Milieucategorie   Richtafstand buitengebied  
1   10 meter  
2   30 meter  
3.1   50 meter  
3.2   100 meter  
4.1   200 meter  
4.2   500 meter  

Bovenstaande richtafstanden zijn afgestemd op het omgevingstype buitengebied. Het waar nodig scheiden van milieubelastende activiteiten en milieugevoelige gebieden en functies bij nieuwe ontwikkelingen dient twee doelen: het reeds in het ruimtelijke spoor voorkomen of zoveel mogelijk beperken van hinder en gevaar bij woningen en andere gevoelige functies; het tegelijk daarmee aan de bedrijven voldoende zekerheid bieden dat zij hun activiteiten duurzaam binnen aanvaardbare voorwaarden kunnen uitoefenen. Het bestemmingsplan en de milieuregelgeving vormen elkaars complement. Voor zover met behulp van een zonering eventuele overlast voor de omgeving niet voldoende kan worden beperkt, kan de toepassing van milieuregelgeving uitkomst bieden.

Situatie plangebied

De nieuwe woning en de bestaande woning vallen niet binnen de milieuzoneringscontouren van de omliggende bedrijven. De woningen zullen geen last ondervinden van de omliggende bedrijven, en de omliggende bedrijven worden niet in hun mogelijkheden ingeperkt door de woningen. Het huidige agrarische bedrijf op het perceel Weldammerlaan 9 wordt gestopt en vormt daarmee geen belemmering voor de toekomstige ontwikkeling.

Conclusie

Het aspect bedrijven en milieuzonering vormt geen belemmering voor het initiatief.

4.2.2 Geluid

In het kader van de Wet geluidhinder is bij de vaststelling of wijziging van een bestemmingsplan een akoestisch onderzoek vereist naar de geluidsbelasting op geluidsgevoelige bestemmingen vanwege industrielawaai, weg- en railverkeerslawaai. Dit geldt alleen voor (geplande) geluidsgevoelige bestemmingen die binnen de zone van een weg, spoorweg of industrieterrein liggen.

Situatie plangebied

Het bestemmingsplan maakt de bouw van een geluidsgevoelig object, een woning, mogelijk. Het uitvoeren van akoestisch onderzoek is daarom noodzakelijk.

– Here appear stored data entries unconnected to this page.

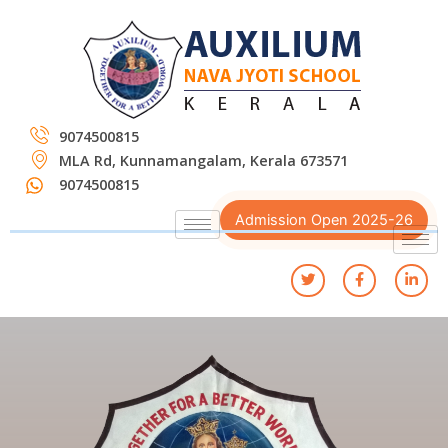
Skip
to
content
9074500815
MLA Rd, Kunnamangalam, Kerala 673571
9074500815
Admission Open 2025-26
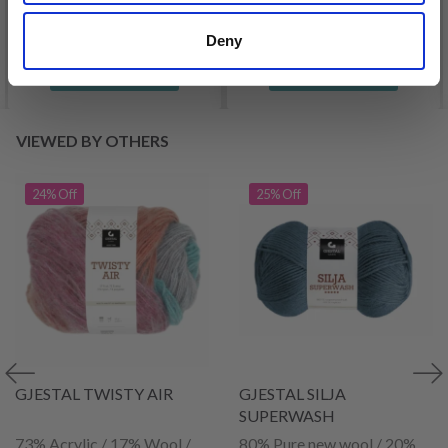
Offer expires
31/08/2026
Deny
See all options
See all options
VIEWED BY OTHERS
24% Off
25% Off
GJESTAL TWISTY AIR
GJESTAL SILJA
SUPERWASH
73% Acrylic / 17% Wool /
80% Pure new wool / 20%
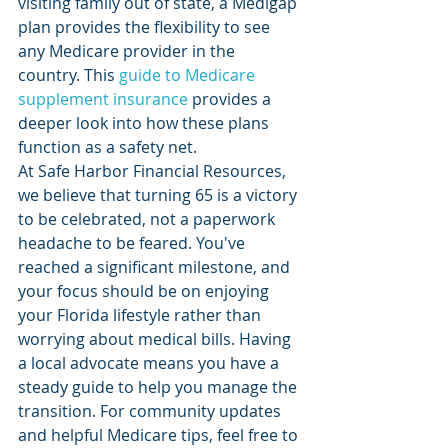
visiting family out of state, a Medigap 
plan provides the flexibility to see 
any Medicare provider in the 
country. This 
guide to Medicare 
supplement insurance
 provides a 
deeper look into how these plans 
function as a safety net.
At Safe Harbor Financial Resources, 
we believe that turning 65 is a victory 
to be celebrated, not a paperwork 
headache to be feared. You've 
reached a significant milestone, and 
your focus should be on enjoying 
your Florida lifestyle rather than 
worrying about medical bills. Having 
a local advocate means you have a 
steady guide to help you manage the 
transition. For community updates 
and helpful Medicare tips, feel free to 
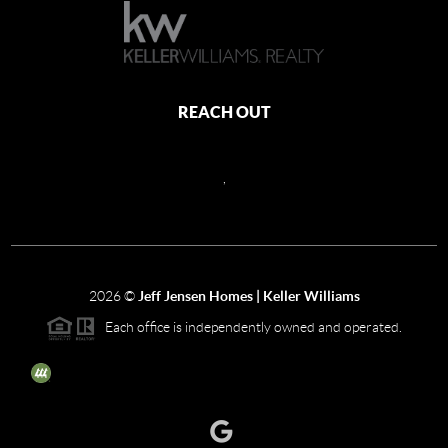
REACH OUT
,
2026
©
Jeff Jensen Homes | Keller Williams
Each office is independently owned and operated.
The three tree icon represents listings courtesy of NWMLS.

Voor dit initiatief is een akoestisch onderzoek uitgevoerd. Dit onderzoek is te vinden in bijlage 3. De nieuwe woning ligt binnen de zone van een weg. Uit dit onderzoek blijkt dat de nieuwe woning niet voldoet aan de waarden welke vastgesteld zijn in de Wet geluidhinder. Om deze reden is het noodzakelijk dat de gemeente voor de woning een hogere toegestane waarde vaststelt.

Conclusie

Voor dit initiatief is het noodzakelijk een hogere maximaal toegestane geluidswaarde vast te stellen.

4.2.3 Bodem

Op basis van de Woningwet en het Bouwbesluit mag niet worden gebouwd op verontreinigde grond. Bij de aanvraag om een omgevingsvergunning moet vaak een bodemonderzoek worden geleverd. Dit is een verplichting uit de Woningwet om de gezondheid en veiligheid te garanderen van mensen die wonen, werken of verblijven in het gebouw waarvoor vergunning wordt aangevraagd.

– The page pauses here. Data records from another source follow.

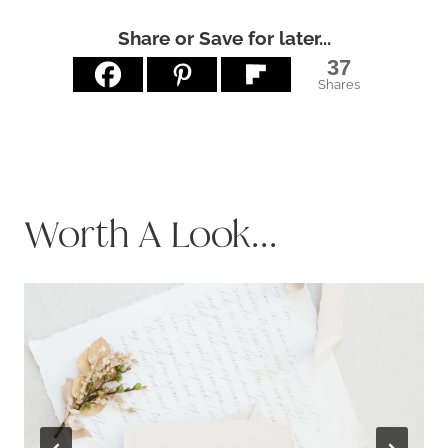
Share or Save for later...
37
Shares
Worth A Look...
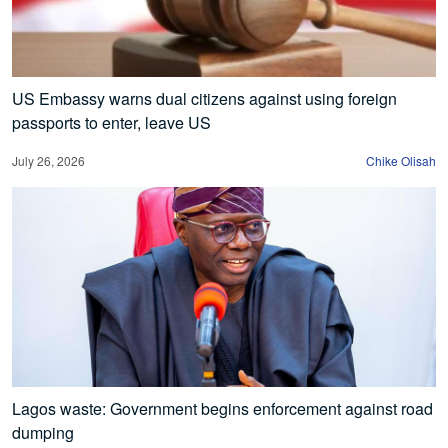
US Embassy warns dual citizens against using foreign
passports to enter, leave US
July 26, 2026
Chike Olisah
Lagos waste: Government begins enforcement against road
dumping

Een bodemonderzoek is noodzakelijk wanneer:

  • nog geen gegevens betreffende de bodemgesteldheid bekend zijn (dit betekent dus ook dat als er een bodemkwaliteitskaart is, er geen bodemonderzoek meer hoeft te komen);
  • er meer dan twee uur per dag mensen in verblijven;
  • als er na sloop wordt herbouwd.

Situatie plangebied

De te bouwen woning is een nieuw gebouw waar mensen langer dan twee uur achtereen verblijven. Om deze reden is de woning aangemerkt als een gevoelig object, en is het uitvoeren van een bodemonderzoek noodzakelijk.

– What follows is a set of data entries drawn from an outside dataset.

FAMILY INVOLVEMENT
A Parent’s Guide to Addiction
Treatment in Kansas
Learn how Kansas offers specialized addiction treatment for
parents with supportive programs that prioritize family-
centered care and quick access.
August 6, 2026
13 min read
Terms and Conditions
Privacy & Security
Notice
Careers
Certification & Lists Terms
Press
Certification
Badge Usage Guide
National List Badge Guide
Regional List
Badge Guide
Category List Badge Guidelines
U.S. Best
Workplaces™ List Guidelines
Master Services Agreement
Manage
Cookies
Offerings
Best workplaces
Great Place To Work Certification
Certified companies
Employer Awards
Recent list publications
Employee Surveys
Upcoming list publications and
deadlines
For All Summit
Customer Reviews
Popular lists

Voor dit initiatief is een bodemonderzoek uitgevoerd. Dit onderzoek is te vinden in bijlage 4. Uit het onderzoek blijkt dat er op de locatie van de nieuwe woningen verschillende verontreinigingen zijn aangetroffen onder andere van een brandstoftank en van asbest. De verontreiniging van de brandstoftank is in dusdanig kleine mate dat een sanering niet nodig is. Voor het aspect asbest is het nodig dat de grond gesaneerd wordt voordat de woning wordt gerealiseerd.

Conclusie

Voordat de nieuwe woning gerealiseerd kan worden is het nodig dat de bodem gesaneerd wordt. Hiervoor zal te zijner tijd een plan opgesteld worden.

4.2.4 Externe veiligheid

Bij ruimtelijke plannen dient ten aanzien van externe veiligheid naar verschillende aspecten te worden gekeken, namelijk:

  • bedrijven waar opslag, gebruik en/of productie van gevaarlijke stoffen plaatsvindt;
  • vervoer van gevaarlijke stoffen over weg, spoor of water en door buisleidingen.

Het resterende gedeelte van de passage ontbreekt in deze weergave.